• _选段_
========================================================================
POJ 3274 Gold Balanced Lineup(哈希）

题目链接

很难想。会哈希，但是想不出。需要一个转化，本来是求某一段上的二进制上每一位的1数目相等，转化为找两段相等的，换元可推出公式。最后注意特判。。

#include <iostream>
#include <cstdio>
#include <cstring>
#include <string>
using namespace std;
#define MOD 97777
struct node
{
    int data;
    struct node *next;
}*head[MOD],hash[60000];
int sum[100001][31];
int c[100001][31];
int n,m;
int judge(int x,int y)
{
    int i;
    for(i = 0; i < m; i ++)
    {
        if(c[x][i] !=  c[y][i])
            return 0;
    }
    return 1;
}
int main()
{
    int i,j,a,key,ans = 0,num = 0;
    node *q,*t;
    scanf("%d %d",&n,&m);
    for(i = 1; i <= n; i ++)
    {
        scanf("%d",&a);
        for(j = 0; j < m; j ++)
        {
            if(a&(1<<j))
========================================================================
• _工作数据_
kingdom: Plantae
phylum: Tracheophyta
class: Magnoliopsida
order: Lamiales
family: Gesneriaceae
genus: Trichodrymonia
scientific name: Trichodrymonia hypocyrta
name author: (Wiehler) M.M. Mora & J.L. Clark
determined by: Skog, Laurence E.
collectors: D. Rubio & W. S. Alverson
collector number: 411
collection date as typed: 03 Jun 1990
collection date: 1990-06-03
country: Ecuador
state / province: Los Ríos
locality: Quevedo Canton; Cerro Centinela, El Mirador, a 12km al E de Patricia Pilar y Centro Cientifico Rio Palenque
========================================================================
• _练习题目 A_
用两句话概括上面这篇POJ 3274解题选段。
• _练习题目 B_
在上面的数据行中，从含有"scientific name: Trichodrymonia hypocyrta"的那一行开始，一直到含有"collection date: 1990-06-03"的那一行为止，把这些行一字不改地打印出来，首尾两行都包括在内。

• _参考答案 A_
这篇选段讨论POJ 3274 Gold Balanced Lineup，作者觉得这道题很难想，虽然会用哈希却想不出解法。关键是把"某一段上二进制每一位的1数目相等"转化为"找两段相等的"，再换元推出公式，最后还要注意特判。

• _参考答案 B_
scientific name: Trichodrymonia hypocyrta
name author: (Wiehler) M.M. Mora & J.L. Clark
determined by: Skog, Laurence E.
collectors: D. Rubio & W. S. Alverson
collector number: 411
collection date as typed: 03 Jun 1990
collection date: 1990-06-03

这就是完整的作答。